About 100 prospective jurors were dismissed Sept. 10 during the first day of jury selection for the rape trial of a Georgetown man. The trial is the first of six expected against Clay Conaway, 23.
Jury selection was underway when Sussex County Superior Court Judge Richard F. Stokes, prosecutors and defense attorneys learned that one potential juror openly spoke about the case with other potential jurors before entering the court room, and more than a dozen others overheard.
“Nobody is to talk about the case, period,” Stokes said, after calling the juror up front and asking anyone if they spoke with him or overheard what he said.
More than a dozen raised their hands that they had, and after they were questioned, the entire jury pool was dismissed. Jury selection will resume at 9:30 a.m. Wednesday, Sept. 11, at Sussex County Superior Court with a new jury pool.
State prosecutor Casey Ewart declined to comment on what was said. So did Conaway's defense attorney Joseph Hurley, who gave only a general description of what occurred.
“There was a procedural default with the jury,” Hurley said. “There are certain restrictions that prospective jurors are supposed to follow.”
Shortly before jury selection, a bespectacled Conaway arrived to court in a tailored blue suit flanked by attorney Natalie Woloshin and Hurley.

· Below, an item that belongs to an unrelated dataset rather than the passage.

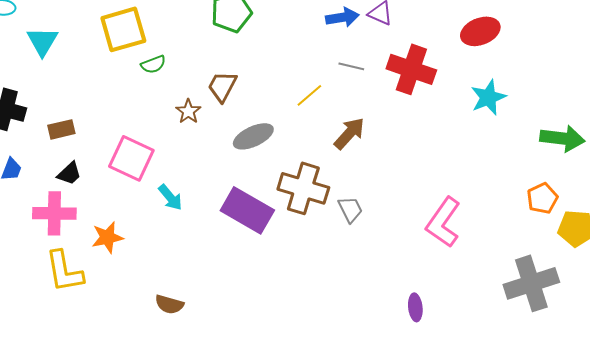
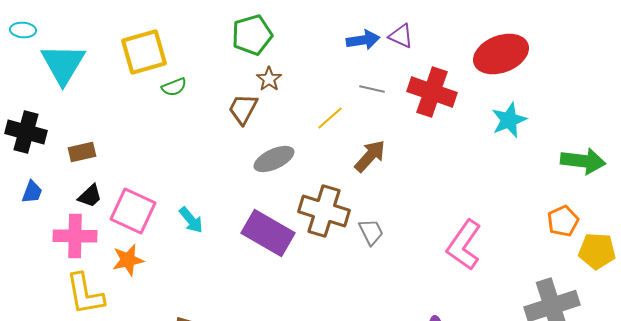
red ellipse: (480, 31) -> (501, 54), size x1.4
cyan triangle: (42, 41) -> (63, 64), size x1.4
brown star: (188, 111) -> (269, 79), moved
pink square: (131, 158) -> (133, 211), moved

Conaway is facing first-degree rape after a woman said he forced her to have intercourse with her in June 2018 while at his Georgetown home. After a grand jury two months later indicted Conaway on first-degree rape, six other woman stepped forward leading to more charges that included second-degree rape, attempted second-degree rape and strangulation. Two second-degree rape charges date back to 2013 and 2014, while other incidents reportedly happened in 2018.
In a July Memorandum Opinion, Stokes ruled that there will be six separate trials against Conaway, despite the state's effort to hold one trial.